On 8 December, the Reserve Bank of India (RBI) held its fifth consecutive meeting to discuss the country's key interest rate. The RBI's monetary policy committee (MPC) decided to keep the repo rate, which is the rate at which banks borrow short-term funds from the central bank, at 6.5 per cent.
This decision was expected, as the MPC has kept the repo rate unchanged at 6.5 per cent for the past four monetary policy reviews. The central bank cited a potential resurgence in inflation and emphasized that price stability remained its primary objective. Prices currently remain higher than the central bank's medium-term target of 4 per cent.
“The decision of status quo on Policy Rates and stance by MPC is as per our expectations and a welcome move. MPCs emphasis on keeping the Inflation target at 4 per cent in the long run demonstrates RBI’s commitment to support sustainable growth while maintaining financial stability,” said Sanjay Agarwal, Founder, MD & CEO, AU Small Finance Bank.
He further added that despite global headwinds, RBI has raised the GDP forecast to 7 per cent from 6.5 per cent for the financial year 2024(FY24) demonstrating confidence in domestic growth levers.
RBI Governor Shaktikanta Das announced that the MPC had voted unanimously to leave the repo rate unchanged at 6.5 per cent. Additionally, the Standing Deposit Facility(SDF) and Marginal Standing Facility(MSF) rates were left unchanged at 6.25 per cent and 6.75 per cent, respectively. The RBI had previously raised the repo rate by 250 basis points since May 2022.
Karthik Srinivasan, Senior Vice President, Group Head - Financial Sector Ratings, Icra said, “Given the 24X7 fund transfer facility available for customers, the banks face challenges on liquidity management over the weekend, when inter-bank markets are closed. Hence, as a matter of prudence they end up borrowing three-day funds in the inter-bank market and MSF window over the weekend.”

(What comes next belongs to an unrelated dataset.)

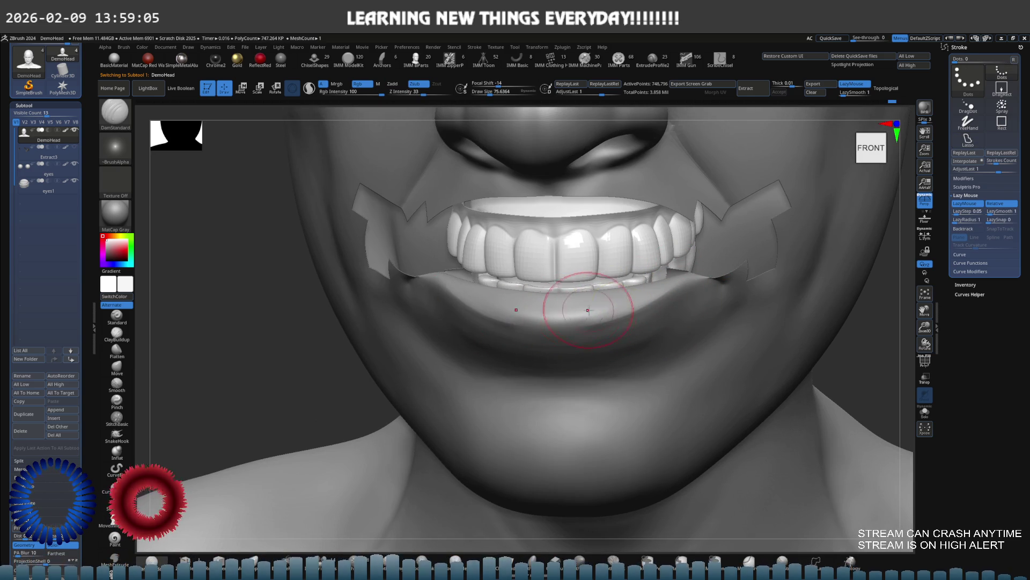
pyautogui.moveTo(585, 295); pyautogui.dragTo(448, 285)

He further mentioned that similarly, banks with surplus liquidity end up locking the funds for three days under SDF over the weekend, with the proposal to reverse these three days' MSF and SDF facility, we expect the volatility in call money rates to reduce and the extent of balances used in MSF and SDF facilities over the weekend to also moderate.

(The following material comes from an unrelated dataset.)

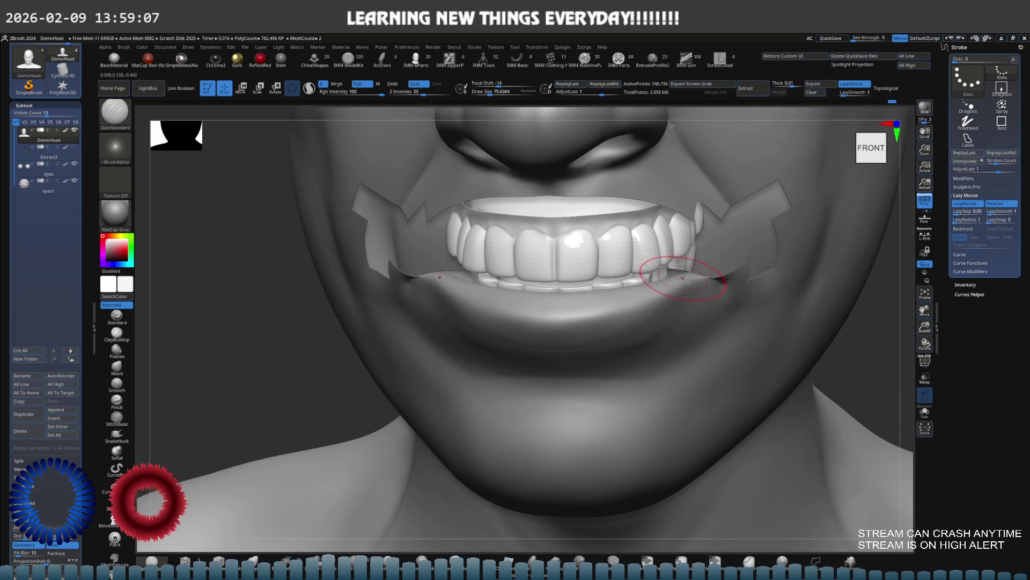
pyautogui.moveTo(592, 303); pyautogui.dragTo(661, 291, button='right')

“However, given the overall tight liquidity in the banking system, we do not expect the call money rates to decline substantially. This will also lead to marginal savings in interest costs for banks who end up borrowing and depositing in MSF and SDF respectively over the weekend,” he further added.
RBI Governor Shaktikant Das also mentioned that MPC has also voted, by 5 votes to 1, to remain focused on the withdrawal of accommodation to ensure that inflation progressively aligns with the target, while supporting growth.
“As of now, the RBI anticipates that liquidity conditions will remain stable. The policy was, on the whole, less hawkish than had been anticipated. Simultaneously, the governor issues specific warnings regarding premature adjustments to monetary policy rates and liquidity stance, which indicate that the rate pause and liquidity withdrawal stance may persist for a longer duration than initially expected,” said Sujan Hajra, Chief Economist & Executive Director, Anand Rathi Shares and Stock Brokers.
He further added, “We maintain our assessment that no rate reductions would occur until the latter part of fiscal year FY25. An upward adjustment to the GDP forecast would have a favourable effect on market sentiment.”